Laufer, a student in professor Shiva Singh’s laboratory, is interested in the epigenetic mechanism.
You get genes from your mom and dad, and together that makes up your DNA. The thing is you don’t just inherit DNA from your parents. DNA is actually only a small amount of the inheritable material. So what it comes down to is these mechanisms, Laufer said.
“With epigenetics, pretty much all your cells, with a few exceptions, have the exact same DNA sequence, yet they’re all so different. Your brain cell is much different than a skin cell, for example. The only difference between them is where these epigenetic marks are.”
Laufer equates the genome to a computer, with the epigenome acting as the software.
“Depending on where these marks are positioned, the genetic sequence takes on an entirely different structure. It’s pretty much the 3-D shape of the DNA and that entirely influences whether these genes are active or inactive,” he said.
He added there are environmental responsive epigenetics as well. But while your genome is static, epigenetics can happen after a single generation. Generally, they aren’t as pronounced, said Laufer, but in certain cases they can be and it’s the brain that is most reliant of all.
“My theories are that’s how your consciousness, your cognition, as well as brain development are regulated,” he said.
Laufer expected affects from the alcohol consumption, but not as profound. He found a third of the genome’s epigenetic marks, specifically DNA methylation, showed changes in young adults – even 70 days after they were exposed, which he said is plenty of time to recover.
“This is from a mother who would have had a moderate amount of alcohol, roughly correlating to a mother that would have a beer every now and then or glass of wine on the weekend. It’s not good,” Laufer said. “The big concept here is there’s a big public health issue now because there are still a lot of doctors out there telling mothers that it’s OK to have a drink or two, don’t go crazy.
“Doctors like the black-and-white answers, but with scientists, it’s all these shades of grey.
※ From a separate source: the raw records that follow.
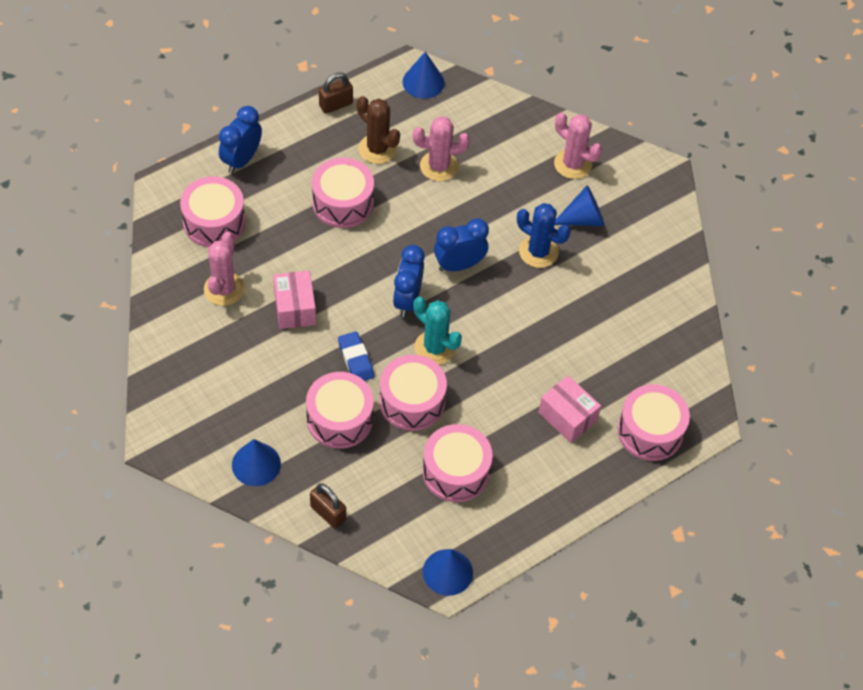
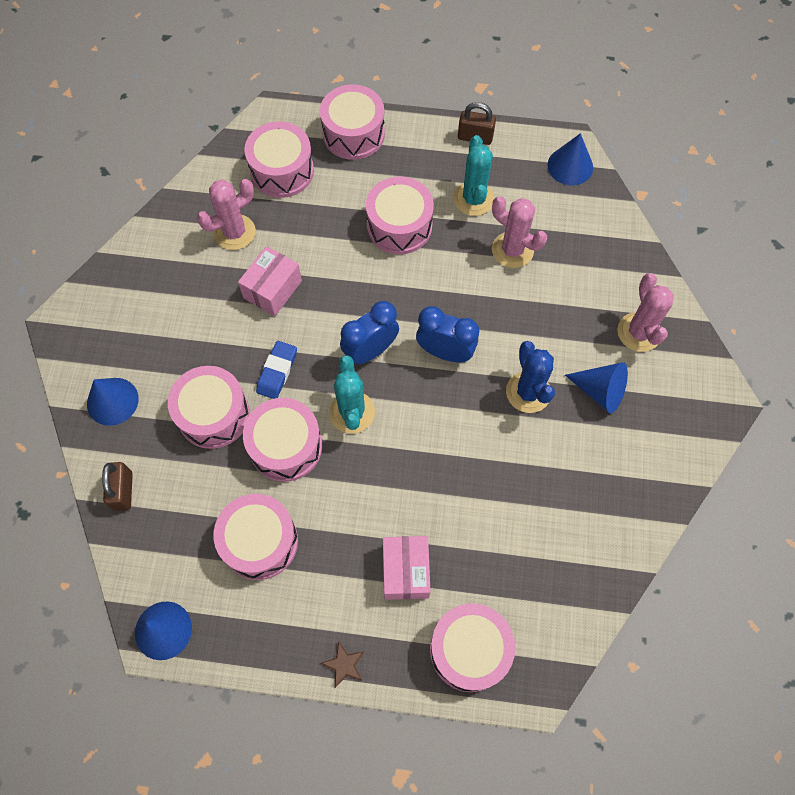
camera: 45 degrees right, 10 degrees up
(241, 160) = (353, 134): blue clock -> pink drum
(377, 149) = (473, 199): brown cactus -> turquoise cactus
(583, 499) = (344, 665): none -> brown star

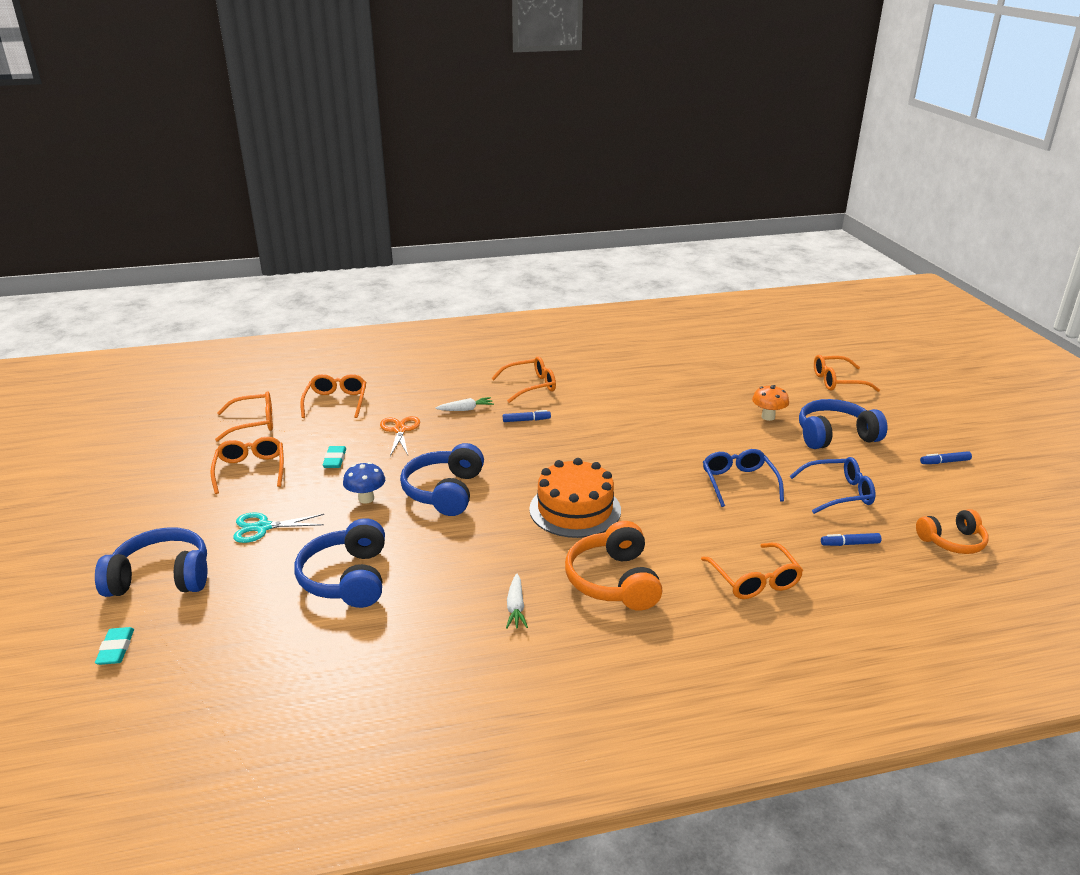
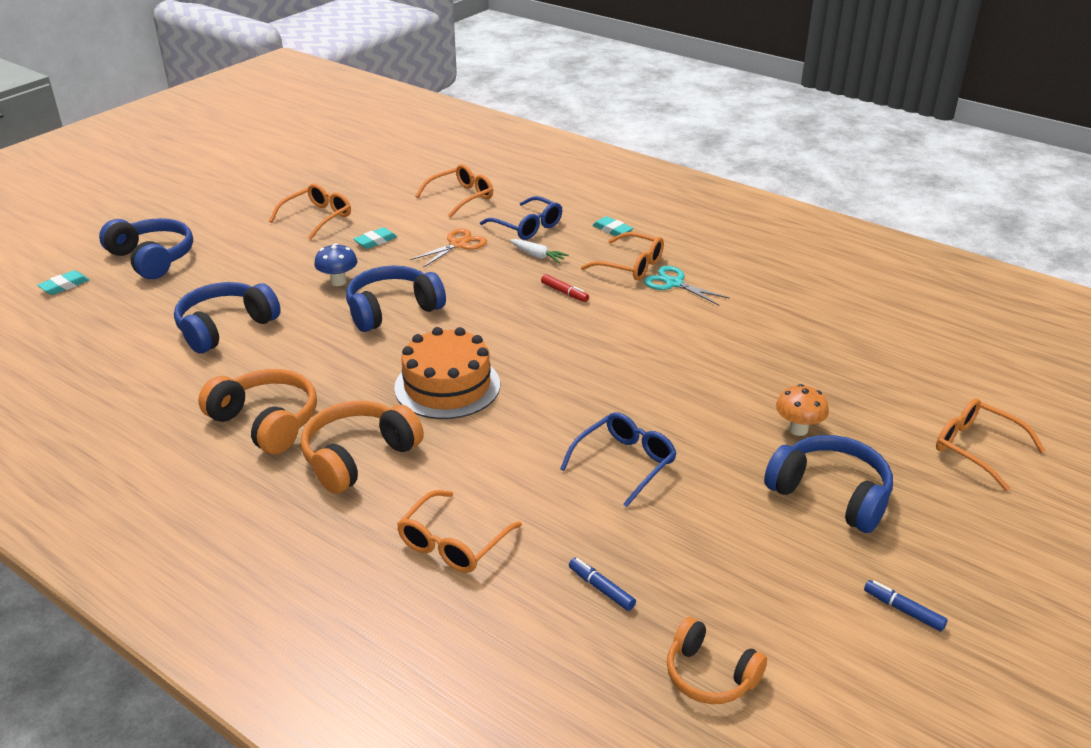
camera: 50 degrees right, 5 degrees up
(254, 423) = (382, 184): orange glasses -> none
(263, 527) = (250, 262): turquoise scissors -> turquoise scissors (674, 283)
(478, 372) = (612, 230): none -> turquoise eraser
(516, 607) = (266, 422): white carrot -> orange headphones
(526, 420) = (564, 292): blue marker -> red marker
(838, 493) = (700, 543): blue glasses -> blue glasses (527, 227)

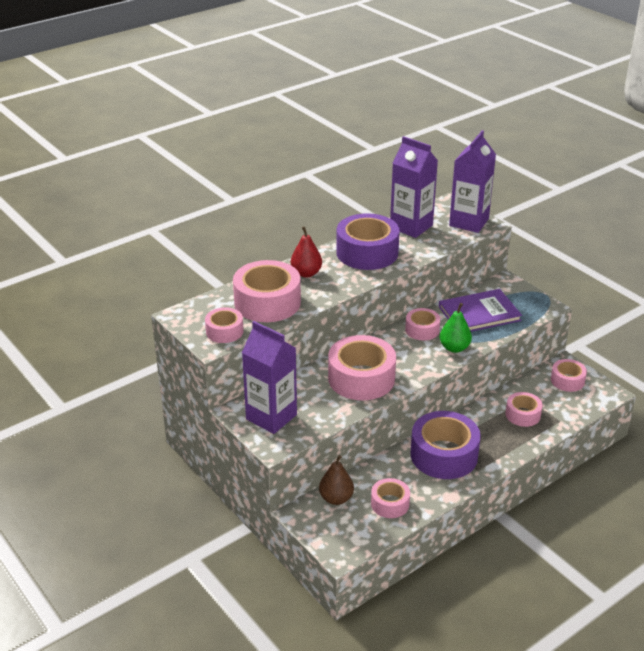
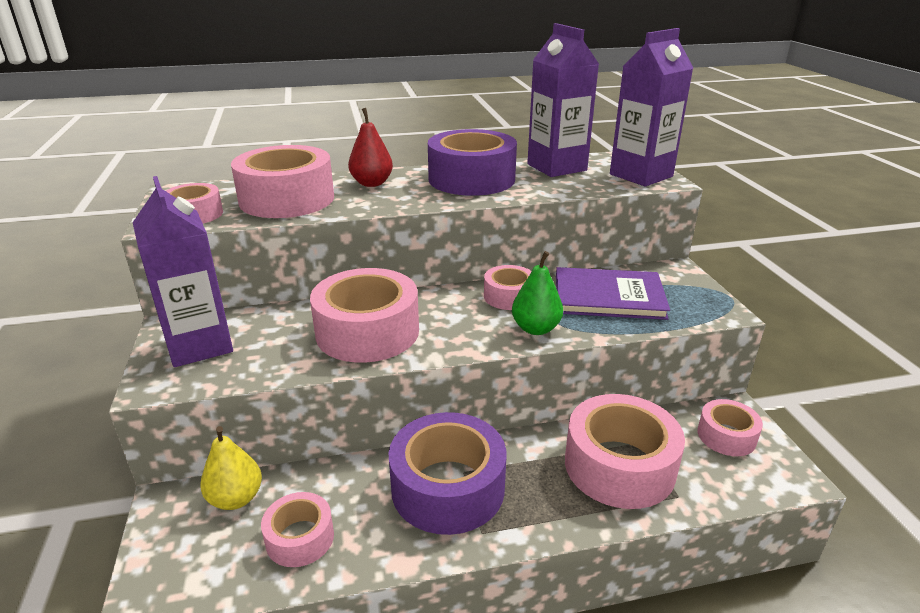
camera: 25 degrees right, 5 degrees down
(336, 498) = (236, 498): brown pear -> yellow pear
(523, 414) = (619, 466): pink tape -> pink tape, size x1.84

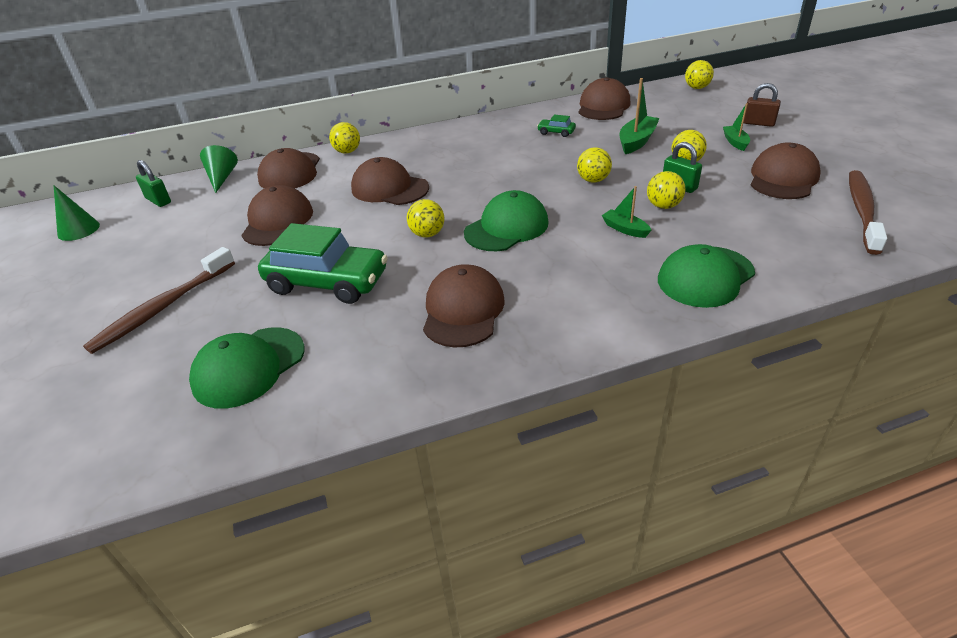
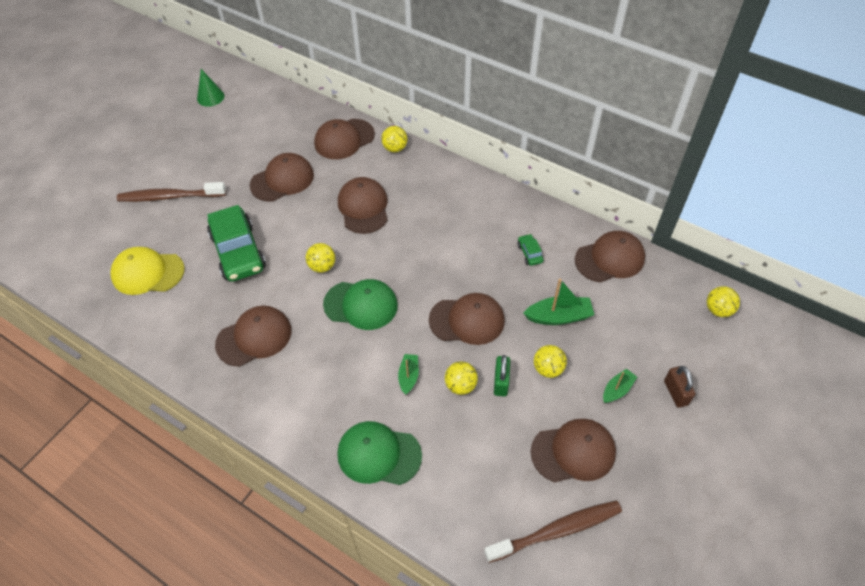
camera: 50 degrees right, 15 degrees up
(158, 200) = (263, 104): green padlock -> none
(221, 178) = (310, 111): green cone -> none
(249, 367) = (148, 273): green cap -> yellow cap
(593, 180) = (467, 320): yellow ball -> brown cap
It’s just not worth it.“
While he’s not the first to show the dangers of alcohol consumption during pregnancy, Laufer sees his as the most extensive at the molecular level, while other studies have been simply judging behaviour.
“A lot of complex brain diseases are being linked together, such as autism and schizophrenia, which are believed to have a very similar genetic background,” Laufer said. “Now, we’ve linked fetal alcohol to that.”